You hope that talented people will eventually rise to the top.
Yeah. Which did you think was sadder?
Well when I was watching the good people, I'd think "This person is really talented!" and yet I look around and see lots of people who are successful and are untalented.
I'd been thinking about it like that, but I guess I'd intellectualized it by the time we were shooting. I also tried not to put the untalented people in the movie. There's one person who sings really badly in the beginning of the movie who's a ringer, so I wouldn't be making fun of anyone.
What was the percentage of people you saw that were actually talented?
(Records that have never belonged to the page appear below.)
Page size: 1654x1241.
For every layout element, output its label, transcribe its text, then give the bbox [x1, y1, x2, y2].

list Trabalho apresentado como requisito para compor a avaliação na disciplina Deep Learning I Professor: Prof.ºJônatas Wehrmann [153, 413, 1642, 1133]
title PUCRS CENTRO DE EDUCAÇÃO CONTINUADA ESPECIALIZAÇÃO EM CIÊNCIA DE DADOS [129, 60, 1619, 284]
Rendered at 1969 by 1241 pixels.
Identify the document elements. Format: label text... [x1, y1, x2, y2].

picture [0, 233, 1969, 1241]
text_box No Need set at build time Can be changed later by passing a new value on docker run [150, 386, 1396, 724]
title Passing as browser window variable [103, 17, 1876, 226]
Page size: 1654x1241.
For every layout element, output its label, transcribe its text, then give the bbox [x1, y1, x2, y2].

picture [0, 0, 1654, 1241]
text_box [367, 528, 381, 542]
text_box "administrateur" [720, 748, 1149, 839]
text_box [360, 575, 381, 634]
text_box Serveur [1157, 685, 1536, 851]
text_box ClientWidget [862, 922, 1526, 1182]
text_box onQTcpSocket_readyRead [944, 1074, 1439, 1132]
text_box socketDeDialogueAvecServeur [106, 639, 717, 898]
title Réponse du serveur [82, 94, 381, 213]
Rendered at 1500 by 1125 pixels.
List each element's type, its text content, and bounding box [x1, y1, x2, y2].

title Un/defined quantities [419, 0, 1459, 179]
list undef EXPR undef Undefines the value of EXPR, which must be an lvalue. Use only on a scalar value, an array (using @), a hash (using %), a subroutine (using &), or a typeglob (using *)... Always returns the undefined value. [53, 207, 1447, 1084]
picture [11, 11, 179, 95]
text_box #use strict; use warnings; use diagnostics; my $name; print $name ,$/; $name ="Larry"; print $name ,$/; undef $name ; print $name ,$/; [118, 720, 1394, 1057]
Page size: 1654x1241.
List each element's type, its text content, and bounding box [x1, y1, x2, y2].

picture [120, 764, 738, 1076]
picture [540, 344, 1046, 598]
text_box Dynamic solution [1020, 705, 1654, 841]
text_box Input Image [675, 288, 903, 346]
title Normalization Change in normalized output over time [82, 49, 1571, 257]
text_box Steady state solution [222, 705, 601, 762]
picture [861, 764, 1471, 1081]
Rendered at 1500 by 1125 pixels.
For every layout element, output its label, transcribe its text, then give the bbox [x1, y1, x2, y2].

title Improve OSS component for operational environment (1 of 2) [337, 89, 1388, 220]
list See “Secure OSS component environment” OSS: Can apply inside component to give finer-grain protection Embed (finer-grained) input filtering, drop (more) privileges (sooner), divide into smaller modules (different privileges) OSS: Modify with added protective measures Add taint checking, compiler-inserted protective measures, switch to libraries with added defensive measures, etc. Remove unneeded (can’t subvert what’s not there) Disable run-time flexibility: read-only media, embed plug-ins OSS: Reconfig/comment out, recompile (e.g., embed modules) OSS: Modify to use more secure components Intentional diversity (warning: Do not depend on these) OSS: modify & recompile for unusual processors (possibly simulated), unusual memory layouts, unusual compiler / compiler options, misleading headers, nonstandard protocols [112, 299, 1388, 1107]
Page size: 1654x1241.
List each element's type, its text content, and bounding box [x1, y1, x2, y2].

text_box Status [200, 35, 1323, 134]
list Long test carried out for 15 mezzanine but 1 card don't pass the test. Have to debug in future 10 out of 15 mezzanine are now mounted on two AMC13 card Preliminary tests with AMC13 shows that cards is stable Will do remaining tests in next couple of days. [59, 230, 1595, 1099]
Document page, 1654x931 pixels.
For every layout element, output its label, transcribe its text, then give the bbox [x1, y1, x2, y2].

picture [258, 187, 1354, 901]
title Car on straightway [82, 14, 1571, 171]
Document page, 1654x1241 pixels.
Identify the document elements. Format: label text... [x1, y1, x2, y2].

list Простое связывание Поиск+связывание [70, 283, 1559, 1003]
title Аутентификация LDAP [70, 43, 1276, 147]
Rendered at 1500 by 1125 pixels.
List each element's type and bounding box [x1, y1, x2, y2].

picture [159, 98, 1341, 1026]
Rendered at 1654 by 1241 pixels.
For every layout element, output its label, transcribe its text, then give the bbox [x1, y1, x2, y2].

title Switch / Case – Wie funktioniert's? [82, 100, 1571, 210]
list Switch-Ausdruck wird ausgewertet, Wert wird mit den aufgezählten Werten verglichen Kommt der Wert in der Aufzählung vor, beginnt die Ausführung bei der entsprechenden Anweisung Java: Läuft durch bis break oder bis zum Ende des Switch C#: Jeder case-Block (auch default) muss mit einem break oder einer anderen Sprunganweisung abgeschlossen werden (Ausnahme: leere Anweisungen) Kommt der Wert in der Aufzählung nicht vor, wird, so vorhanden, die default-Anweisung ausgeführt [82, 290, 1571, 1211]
Certainly over 50 percent. I'd say that of the people who came in, only 30 percent of them made me feel uncomfortable because they weren't good enough. Everybody else was good; it was just that they hadn't been able to crack the code of how to become a professional musician. And that's what the scam attracts — not stupid people, and not naïve people even, but people who want to figure something out and just don't know. And they, for one reason or another — self-esteem or financial circumstances or family problems — haven't been able to just jump in and be like "My whole life is going to be about me trying to be a musician." So they're trying to figure out a shortcut that works.
Let's give someone a plug, then. Who was the most talented person who came in to audition?
Gosh. I fell in love with this woman who's a teacher and who has a very small part where she hands out the lyrics to her song. She came in and played a banjo song that I thought was the most amazing thing. I think Alison Krauss fans the world over would love her. Her name is Mindy Spainhour. And I still keep in touch with her.